The general script structure uses simultaneous loops that take keyboard input while maintaining the ros subscriber and action client. The keyboard input is managed with the termios module, and is received from the terminal. The script starts by setting up rospy publishers, subscribers and a SimpleActionClient as seen below:
In the early version of this project, the user would then be prompted with a menu in the terminal as can be seen below.
If the user inputs a location name, the location and the robots current pose are stored in a dictionary and then copied over to a json file to save them more permanently. The subscriber seen above is set up to read information from the amcl_pose topic so that my script can assign accurate localization poses to locations when they are designated.

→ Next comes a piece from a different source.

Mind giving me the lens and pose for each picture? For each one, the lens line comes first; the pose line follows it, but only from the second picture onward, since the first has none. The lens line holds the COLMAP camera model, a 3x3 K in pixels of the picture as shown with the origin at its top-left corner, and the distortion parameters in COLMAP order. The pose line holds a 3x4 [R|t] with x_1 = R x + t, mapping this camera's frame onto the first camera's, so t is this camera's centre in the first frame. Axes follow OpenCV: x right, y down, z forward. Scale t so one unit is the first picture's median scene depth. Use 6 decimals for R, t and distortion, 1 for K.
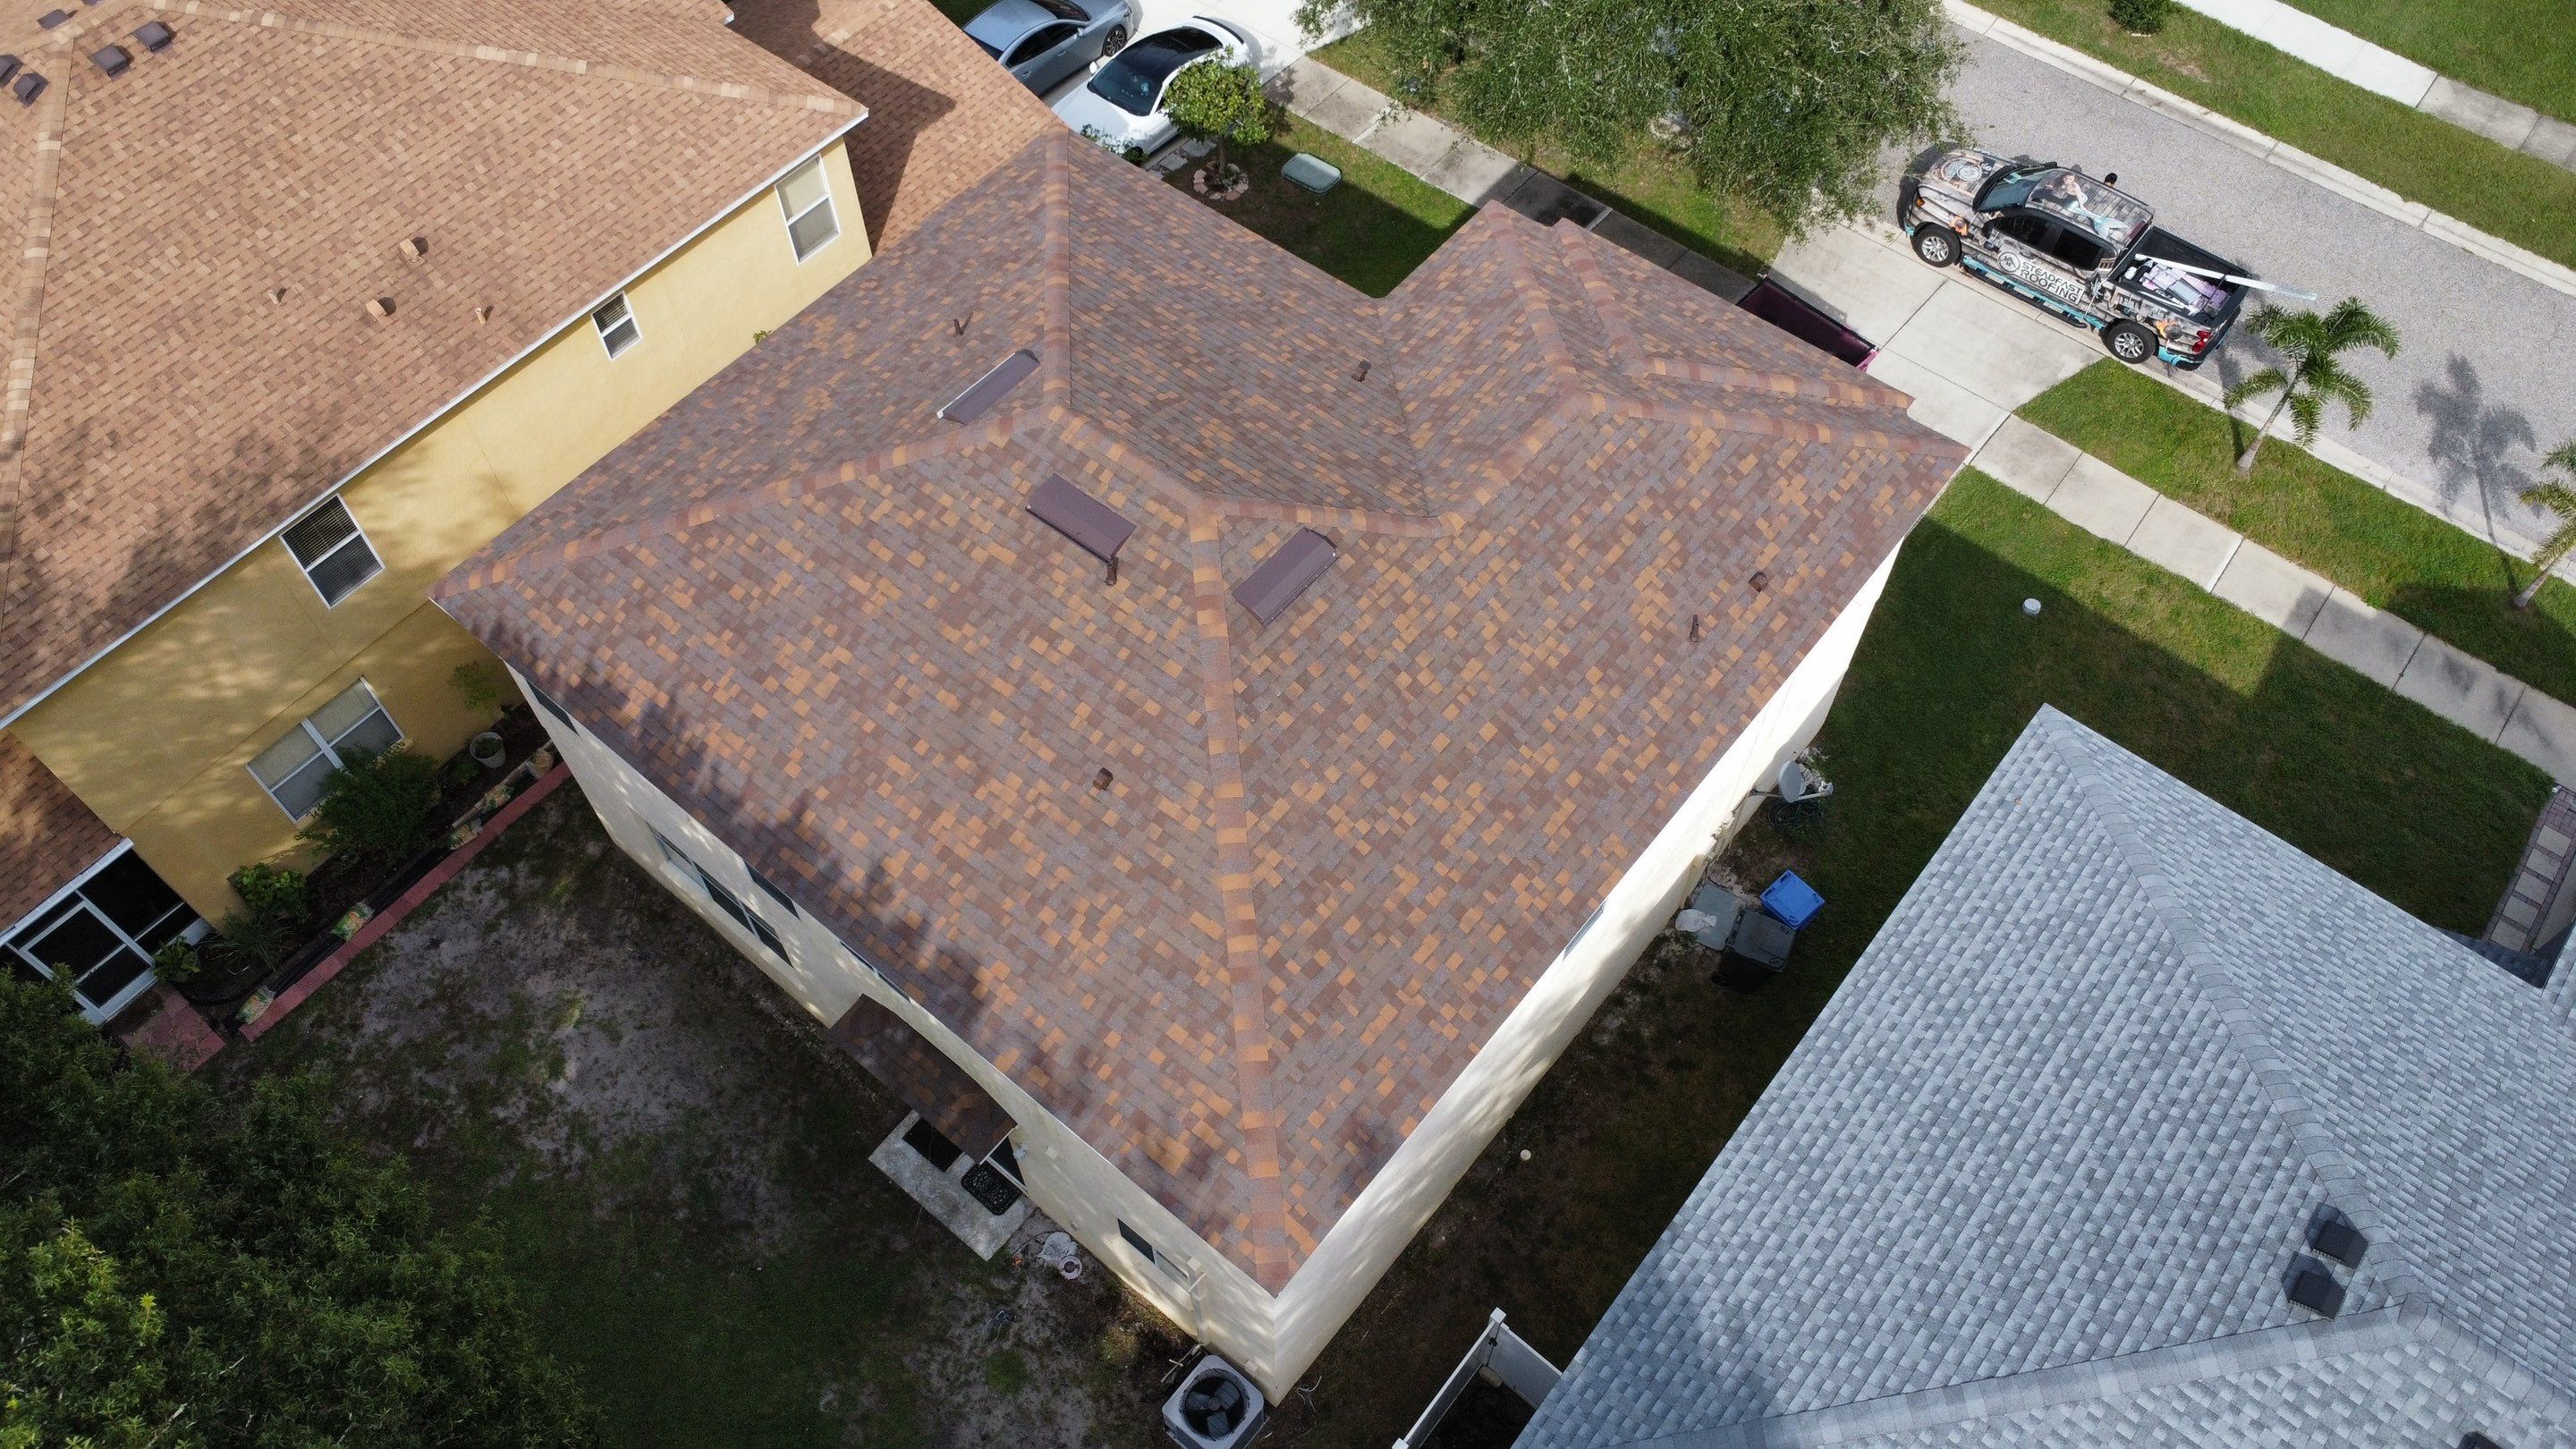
lens RADIAL K [[1876.4, 0, 1280.5], [0, 1876.4, 714.7], [0, 0, 1]] dist [-0.031784, -0.005478]
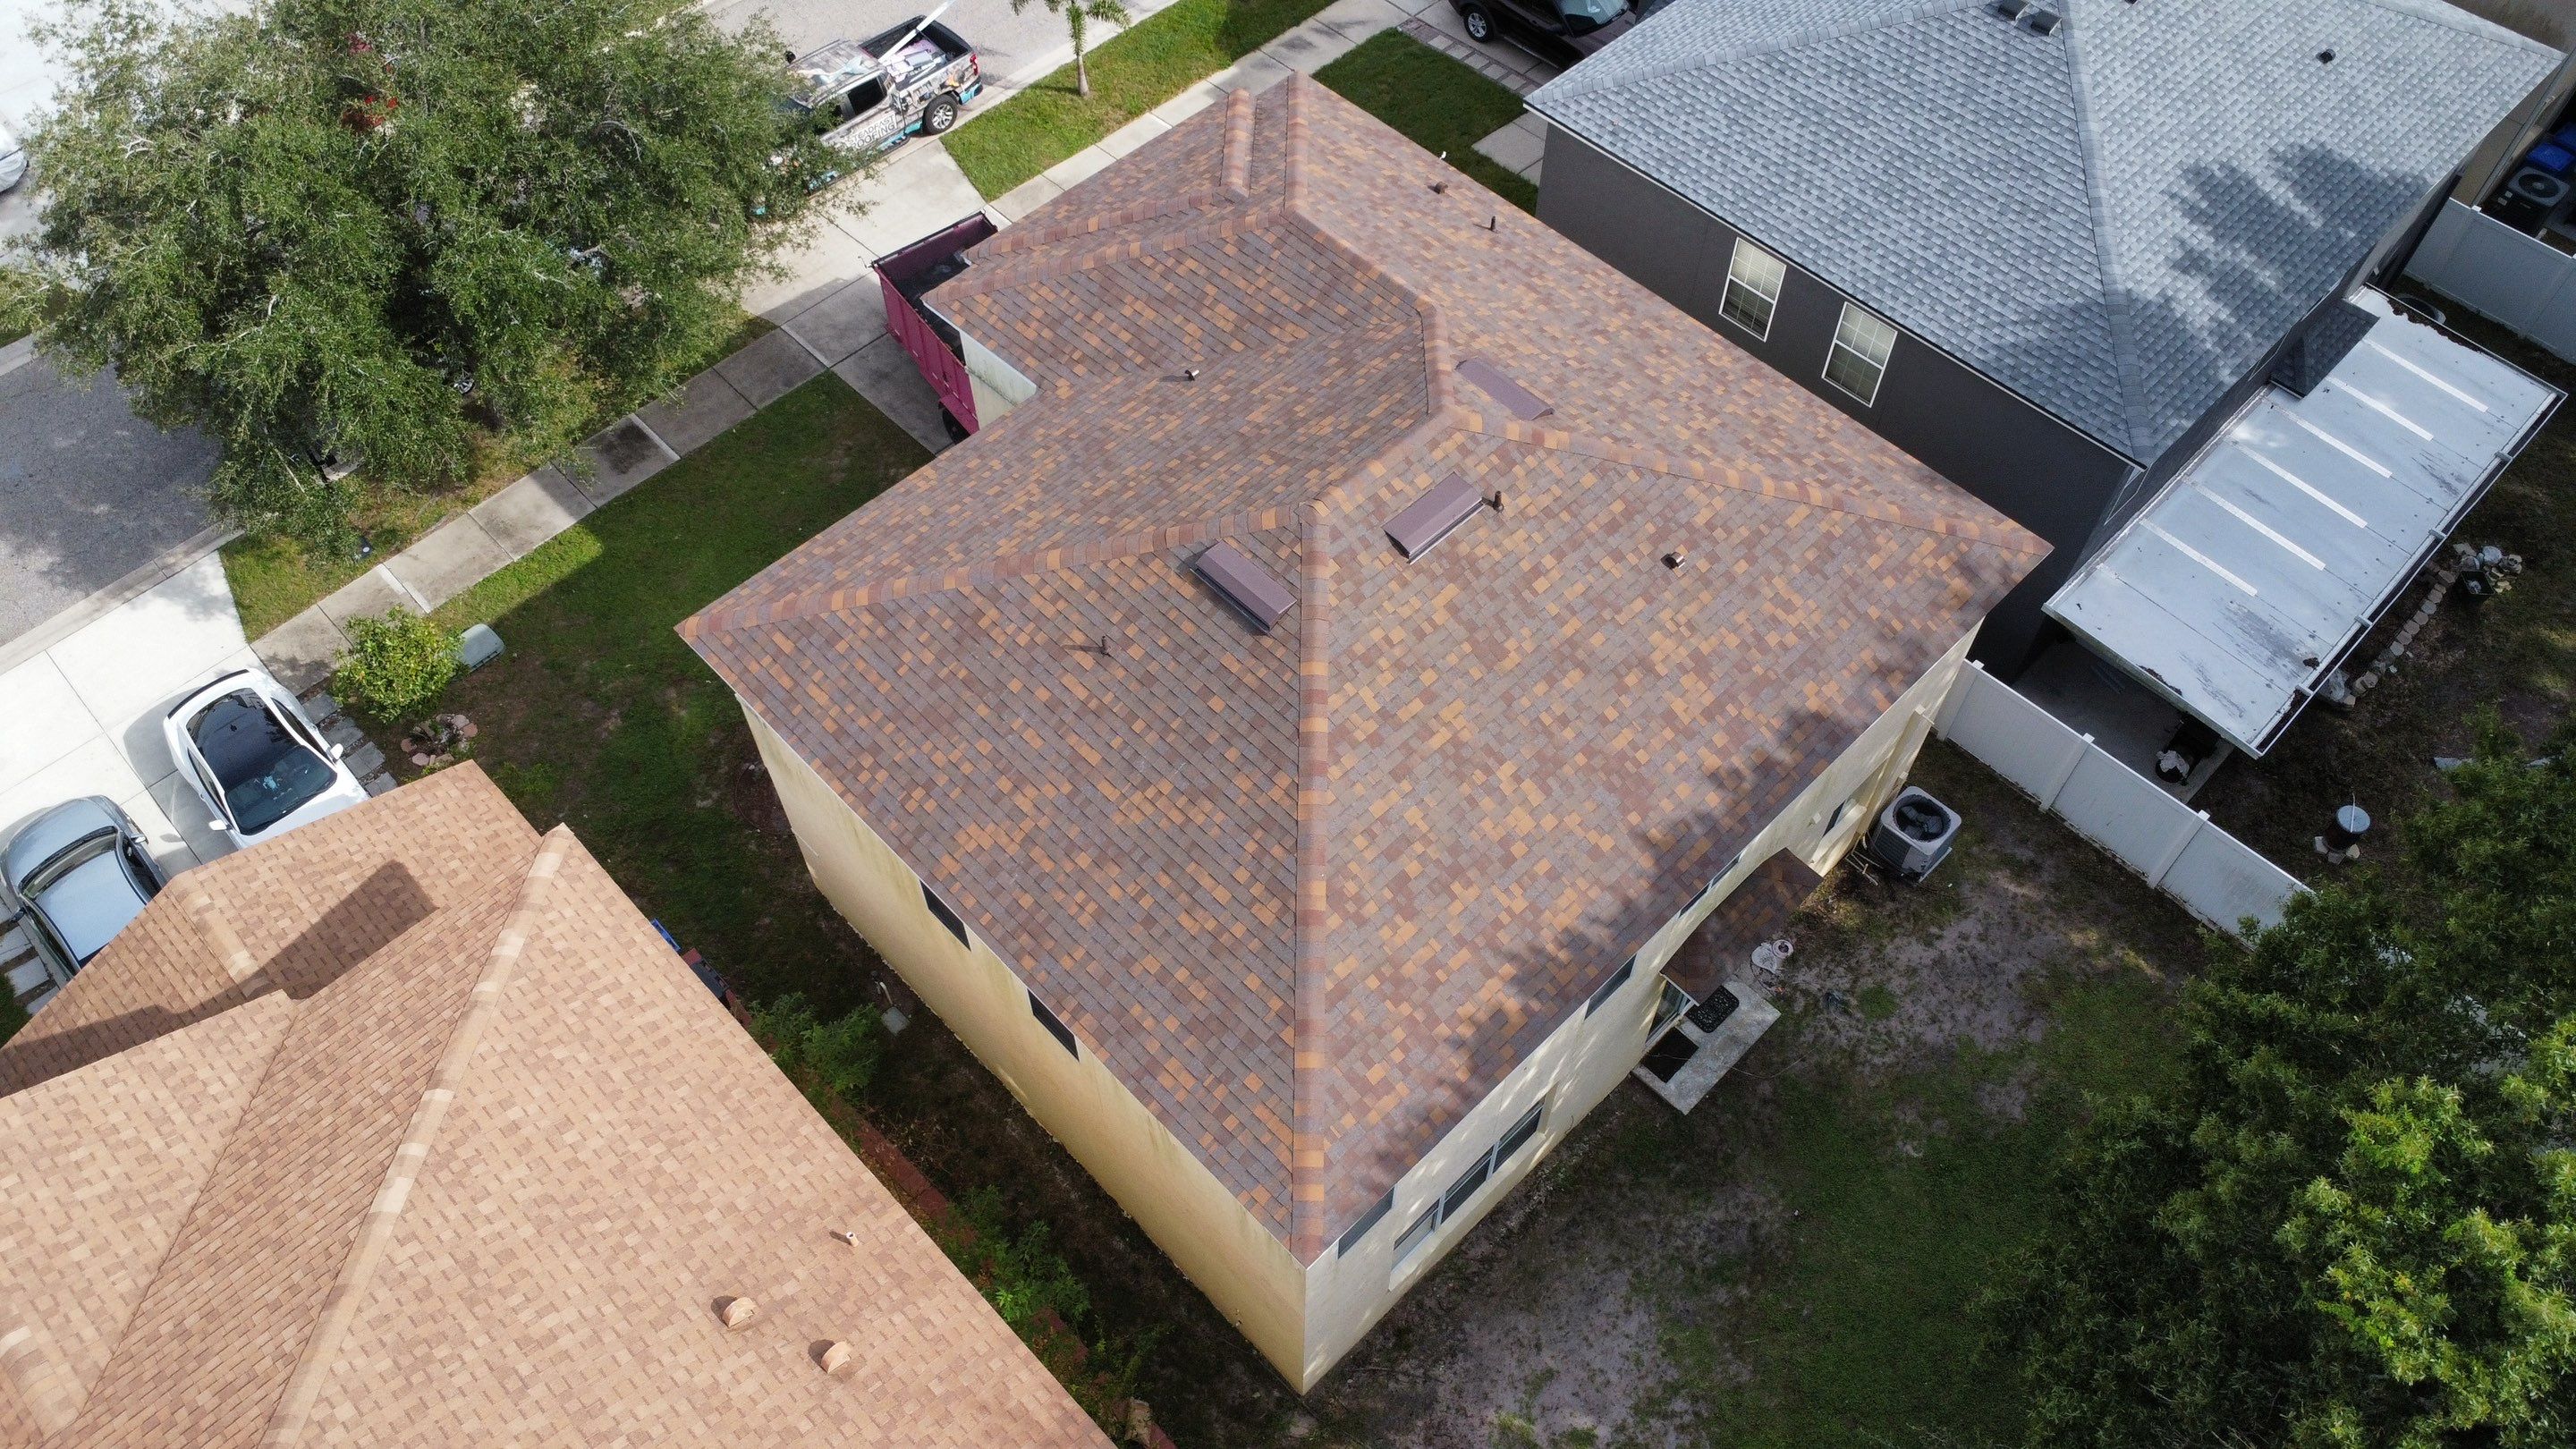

If a user chooses to input a destination or create a loop, the script uses the SimpleActionClient to send goals to the ActionServer which publishes to the move_base node where the robots path is planned. The action client is templated on the action definition, specifying what message types to communicate to the action server with, in this case, a MoveBaseAction. The action client here connects to the specified ‘move_base’ server to send the later specified goal.
The script has to be run in conjunction with the robot’s move-base node, keyboard teleop for manual user control, the amcl node for localization, and a map server to publish the previously saved map for use in the robots navigation and localization. The diagram below shows the structure of the interactions between different ROS nodes and my script.
After successfully writing a program that allows for goal setting in a pre-mapped environment, the main goal of this project, I decided to work towards developing a cleaner user interface since an actual product would ideally not be operated from the command line. I began experimenting with tkinter -- a Python binding to the Tk GUI toolkit, towards the end of the semester. I started with the goal of simply publishing velocity commands, and succeeded in coordinating tk and ROS to create a simple “teleop” gui that publishes to cmd_vel when a direction-button is selected.
Below is an image of my simple teleop GUI and the resulting velocities sent to the turtlebot and displayed in the terminal window.
After this initial test I created the more complex user interface, seen below, that is compatible with my existing navigation script. Formatting the larger GUI was more of a challenge than anticipated, but I’m pretty happy with its aesthetic :)
As an extra-bonus I also mocked up a rough idea of what a physical RObarrow could look like in Autodesk Fusion 360. It’s inspired by trailer tech’s electric (but not autonomous!) hydraulic mini wheelbarrow, and includes the tread design from the rhino track drive module. Should I have spent that extra time writing more complex scripts or perfecting the GUI instead of making fun CAD designs? Perhaps.